Duval, who lost in the second round at Wimbledon last week, was diagnosed after a biopsy was taken in England before Wimbledon and further tests in the United States confirmed the results, her management team said Friday.

"It is with a heavy heart that I will have to step away from tennis competition for a short period after being diagnosed with Hodgkin's lymphoma," Duval said in the statement.

The statement said Hodgkin's, the most common form of cancer in adolescents, "was caught in a very early stage."

"(She) will undergo treatment right away and due to her overall good health and isolation of the cancer, the prognosis is a full recovery in a few months," the statement said.

Treatment for Hodgkin's lymphoma, a cancer of the white blood cells, has a high rate of success among young people.

It's the latest challenge for Duval and her family: as a child, she was kidnapped in her parents' home country of Haiti. And her father was trapped for days in the rubble of his house there after a devastating 2010 earthquake.

Duval reached the second round of the U.S. Open last year, beating 2011 champion Sam Stosur in the first round. As a qualifier in the main draw last week at Wimbledon, she lost in the second round to Belinda Bencic of Switzerland.

Duval said she received the news after the first round of qualifying at Wimbledon, but decided to continue playing. She beat 29th-seeded Sorana Cirstea of Romania 6-4, 3-6, 6-1 in the first round.

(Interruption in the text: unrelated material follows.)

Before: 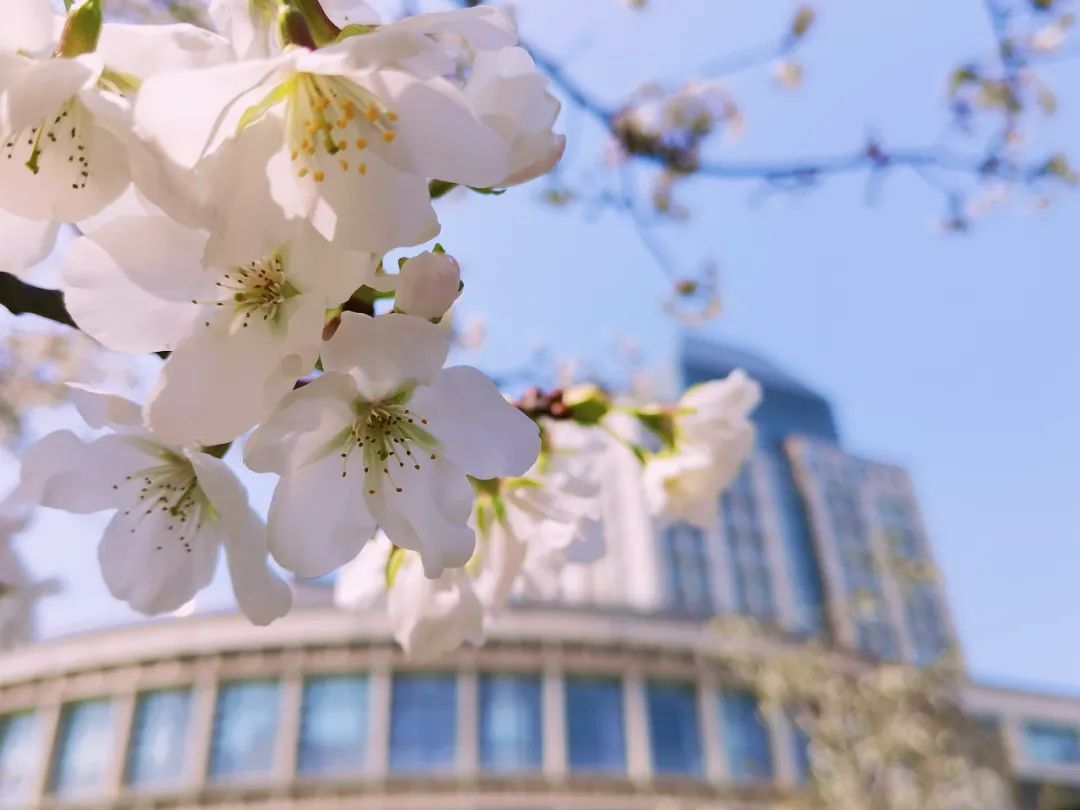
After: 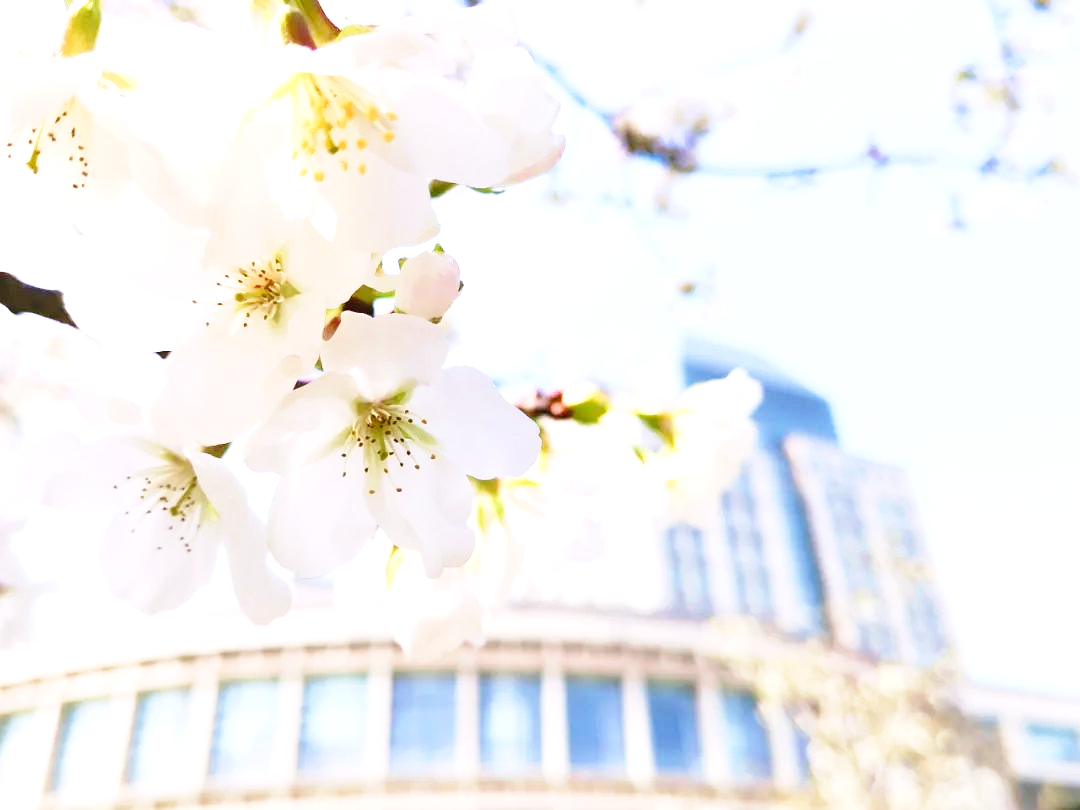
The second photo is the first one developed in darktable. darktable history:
base curve: curves: ch0 [(0, 0) (0.028, 0.03) (0.121, 0.232) (0.46, 0.748) (0.859, 0.968) (1, 1)], preserve colors none
exposure: black level correction 0, exposure 1.1 EV, compensate highlight preservation false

"Being on court provided me with much comfort," she said. "I have complete faith that God will assist me and my family with all that we need, to achieve victory and become stronger from this journey. I picture myself healthy, stronger and competing again soon."

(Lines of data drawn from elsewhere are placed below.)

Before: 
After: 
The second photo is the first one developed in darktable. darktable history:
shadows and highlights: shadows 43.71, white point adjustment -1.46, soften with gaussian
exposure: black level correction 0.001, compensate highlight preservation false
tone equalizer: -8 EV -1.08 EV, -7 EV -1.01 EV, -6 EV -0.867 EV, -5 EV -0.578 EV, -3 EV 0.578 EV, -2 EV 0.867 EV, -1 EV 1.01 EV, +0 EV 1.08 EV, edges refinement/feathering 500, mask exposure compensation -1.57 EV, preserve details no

Billie Jean King said in a tweet that Duval "is a fighter and she will approach this new challenge with a plan and a conviction to win. Thoughts go out to her & family."

The Philadelphia Freedoms confirmed Duval would miss the World Team Tennis season beginning in July. Players plan to support Duval by wearing a special patch with her initials.

Based in Bradenton, Florida, Duval was born in in the U.S. but grew up Haiti. She has said that when she was 7, she and some cousins were taken hostage there by robbers.

"It's not a good memory, so I've tried to forget as much as I could about it," Duval said at last year's U.S. Open when the subject was raised after her win over Stosur. "I don't remember too much of it anymore, which is great."

In 2010, when Haiti was rocked by an earthquake, her father was badly injured in the rubble.

"There's a lot to be thankful for. I don't take anything for granted. ... My Dad is really fortunate to be here," she told the U.S. Open crowd last year during an on-court interview.

Other tennis players have had recent successful returns from Hodgkin's lymphoma.

At this year's Australian Open, British player Ross Hutchins returned to the tour after almost a year-long layoff and several months of chemotherapy. Alisa Kleybanova of Russia came back at the 2013 U.S. Open after missing nearly two seasons because of the illness.

Hutchins, a doubles player, and Kleybanova, in singles and doubles, both played at Wimbledon this year.